Enfants yanomami souffrant de malnutrition sévère, région de Surucucus.

Enfants yanomami souffrant de malnutrition sévère, région de Surucucus. © URIHI – Associação Yanomami

L’organisation appelle à un plan en six points pour faire face à la crise.

« La crise sanitaire catastrophique et sans précédent qui submerge le peuple yanomami dans le nord du Brésil est un génocide qui se prépare depuis des années », a déclaré aujourd’hui la responsable de Survival Brésil, Sarah Shenker.

« L’ancien président Bolsonaro a délibérément ouvert les portes du territoire et encouragé des milliers de chercheurs d’or à affluer. Il a démantelé le service de santé autochtone, encouragé les mineurs à envahir les territoires autochtones et ignoré les appels désespérés à l’action des organisations autochtones, de Survival et de nombreuses autres organisations lorsque l’ampleur de la crise est devenue évidente.

« Les orpailleurs – les maladies qu’ils ont apportées, le mercure avec lequel ils ont empoisonné les rivières et les populations, les forêts qu’ils ont détruites et la violence qu’ils ont déchaînée – sont la cause claire et évidente de ce désastre.

« Les résultats sont bien documentés : 570 enfants yanomami de moins de 5 ans sont morts de maladies évitables depuis l’arrivée au pouvoir de Bolsonaro ; les enfants yanomami meurent de malnutrition à un taux 191 fois supérieur à la moyenne nationale ; 8 enfants yanomami sur 10 dans les régions d’Auaris et de Maturacá souffrent de malnutrition chronique ; et bien plus encore.

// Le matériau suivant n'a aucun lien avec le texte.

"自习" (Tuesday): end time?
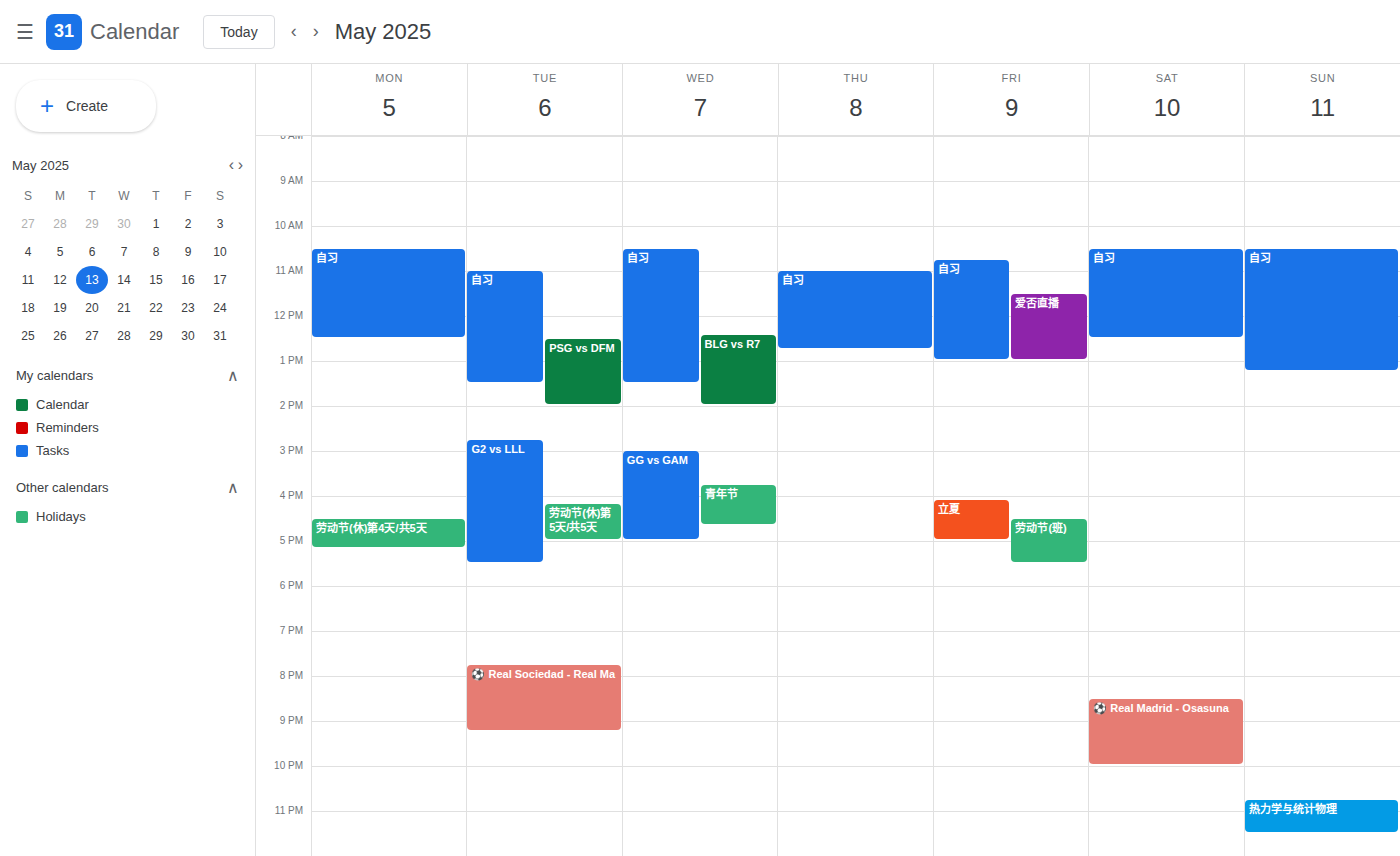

« Nous sommes heureux que le président Lula désigne désormais cette situation pour ce qu’elle est : un génocide. Nous demandons qu’un plan en six points soit promulgué de toute urgence :

1. Faire partir les mineurs. Cela a déjà été fait dans les années 1990, mais il faut une réelle volonté politique et les fonds nécessaires pour le faire.

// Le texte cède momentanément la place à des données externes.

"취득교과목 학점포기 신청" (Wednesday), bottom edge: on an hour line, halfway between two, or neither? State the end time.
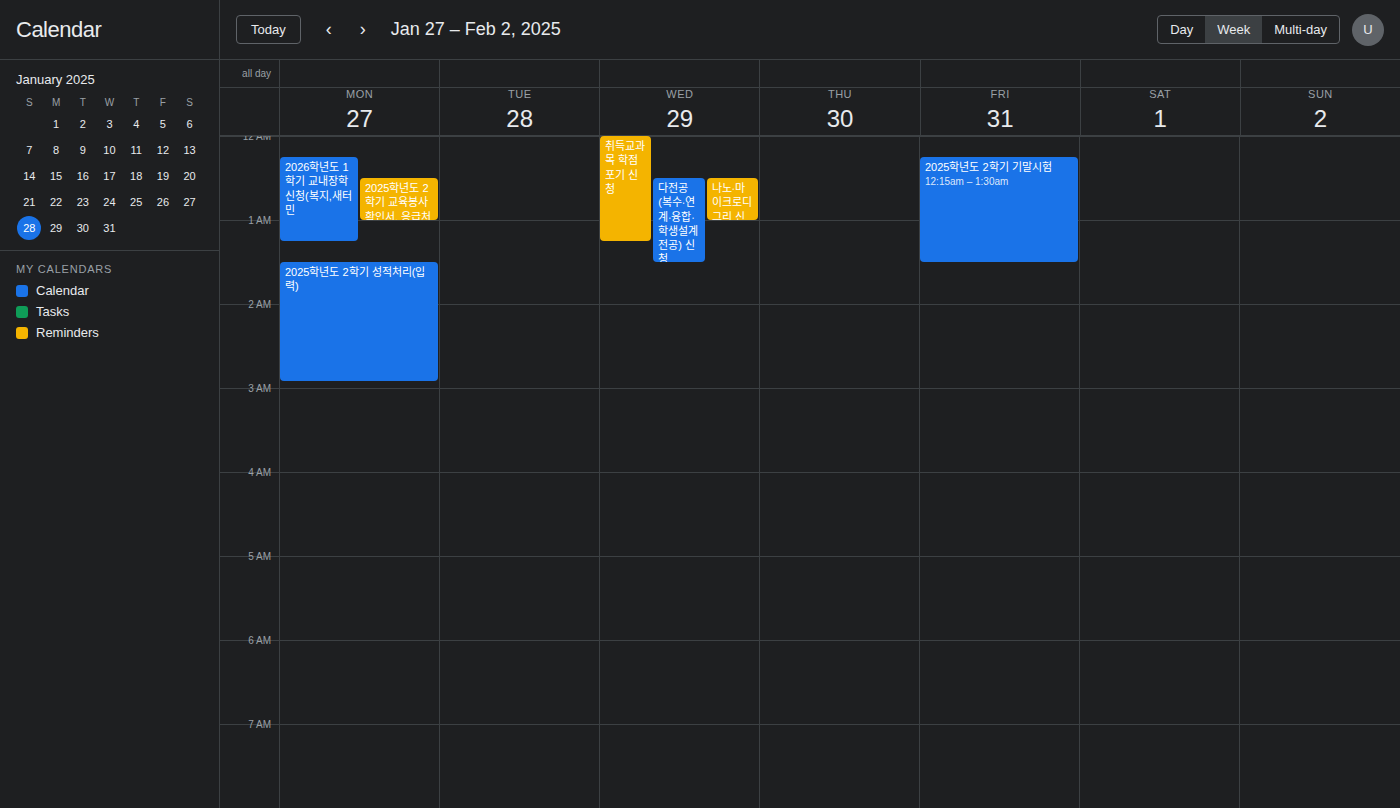
1:15 AM -- neither: a quarter of the way from the 1 AM line to the 2 AM line.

2. Envoyer les équipes de santé qui sont désespérément nécessaires, et s’assurer qu’elles disposent d’un financement à long terme.

3. Poursuivre les politiciens et les hommes d’affaires qui ont profité de ce génocide, tant dans l’État de Roraima qu’ailleurs.

4. Démanteler les gangs criminels violents qui opèrent maintenant dans la région et poursuivre ceux qui ont attaqué et assassiné les Yanomami.

5. “Assainir” les chaînes d’approvisionnement afin que toute personne achetant de l’or brésilien puisse être sûre qu’il a été produit légalement.

6. Veiller à ce que cela ne puisse plus jamais se reproduire. Les territoires autochtones ont besoin d’une protection adéquate contre les invasions et le vol de terres, et de la volonté de faire respecter cette protection. Les postes de surveillance officiels près des communautés de Yanomami non contactées doivent être renforcés.

« Les premiers signes d’action du président Lula et de son équipe sont encourageants. Ils n’ont pas une minute à perdre, et les organisations autochtones du Brésil et Survival suivront de près pour voir si les actes suivent les paroles. »

Notes aux rédacteurs :

La directrice de la recherche et du plaidoyer de Survival, Fiona Watson, et la responsable de Survival Brésil, Sarah Shenker, connaissent bien le territoire yanomami et sont disponibles pour des entretiens.

Survival se bat aux côtés des Yanomami depuis des décennies. Nous avons mené la campagne internationale pour la démarcation du territoire yanomami, avec Davi Kopenawa Yanomami et la Commission Pro-Yanomami (CCPY).

Les Yanomami vivent dans le nord du Brésil et le sud du Venezuela.